## EXERCISE DIRECTIONS
The line containing "focal_35mm: 35" and every line after it, through the last one below: output exactly these and nothing else.

[Photos with calibration data]
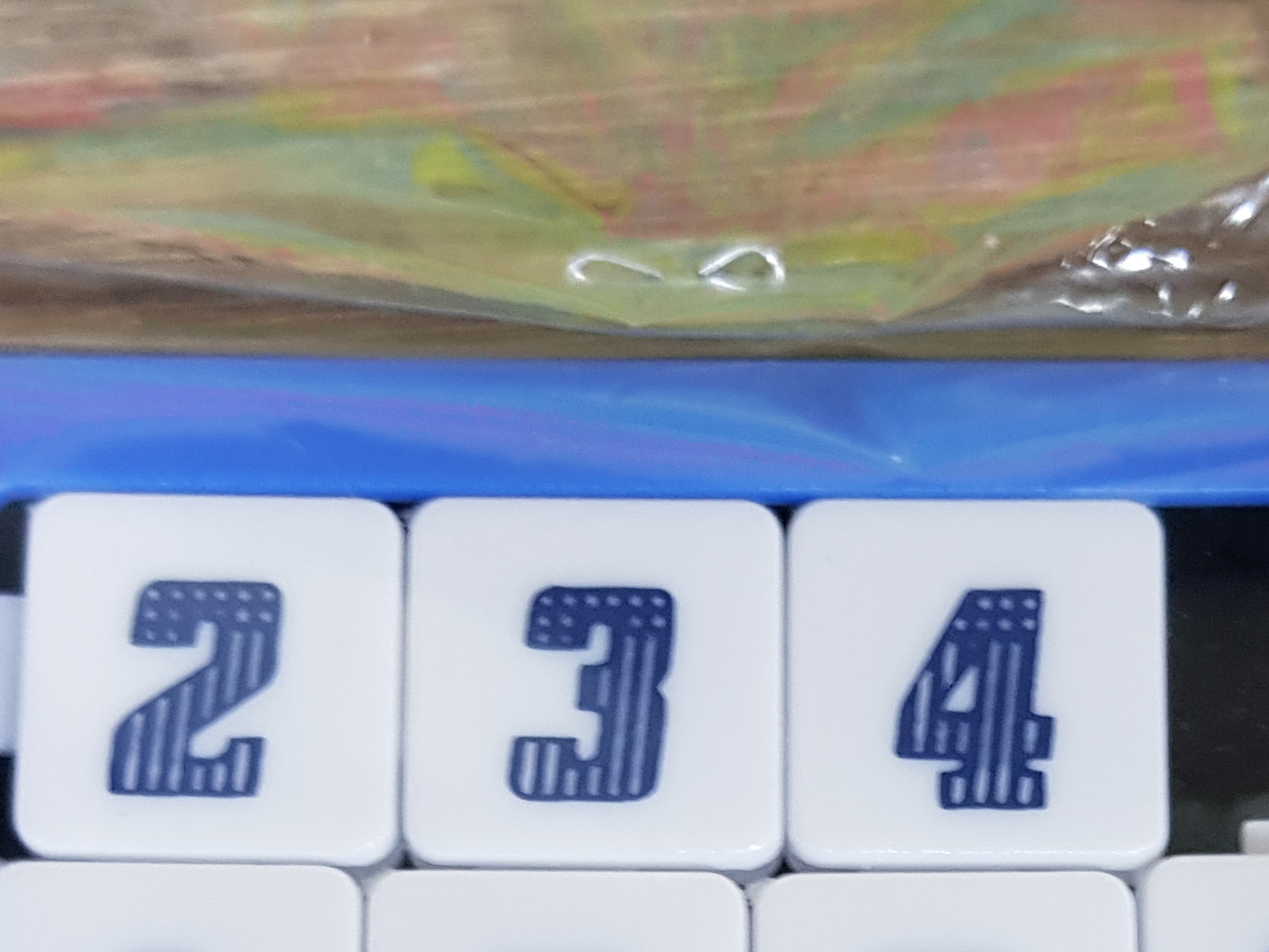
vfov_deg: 18.7
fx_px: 2676
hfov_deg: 26.6
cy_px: 1247
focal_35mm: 73
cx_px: 726
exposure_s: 1/50
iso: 160
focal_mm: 4.2
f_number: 1.7
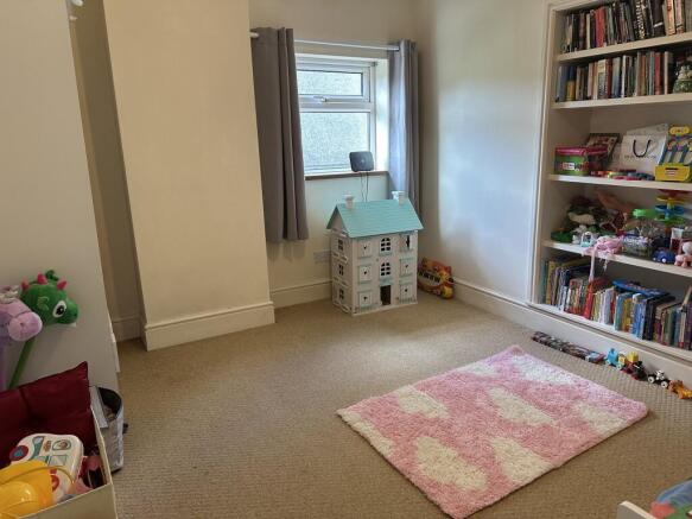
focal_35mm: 24
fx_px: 480
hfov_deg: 71.6
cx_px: 346
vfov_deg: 56.8
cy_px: 260
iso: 250
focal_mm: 6.86
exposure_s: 1/113
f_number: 1.78
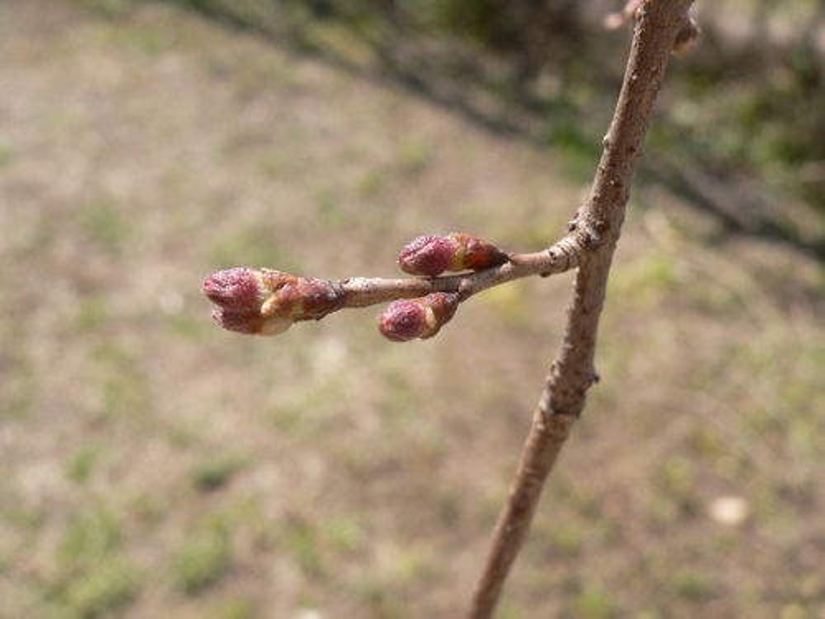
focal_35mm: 35
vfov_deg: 40.7
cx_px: 412
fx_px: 834
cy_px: 310
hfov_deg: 52.6
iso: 80
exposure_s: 1/160
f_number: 5.6
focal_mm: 5.8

## ANSWER FOR THIS EXERCISE
focal_35mm: 35
vfov_deg: 40.7
cx_px: 412
fx_px: 834
cy_px: 310
hfov_deg: 52.6
iso: 80
exposure_s: 1/160
f_number: 5.6
focal_mm: 5.8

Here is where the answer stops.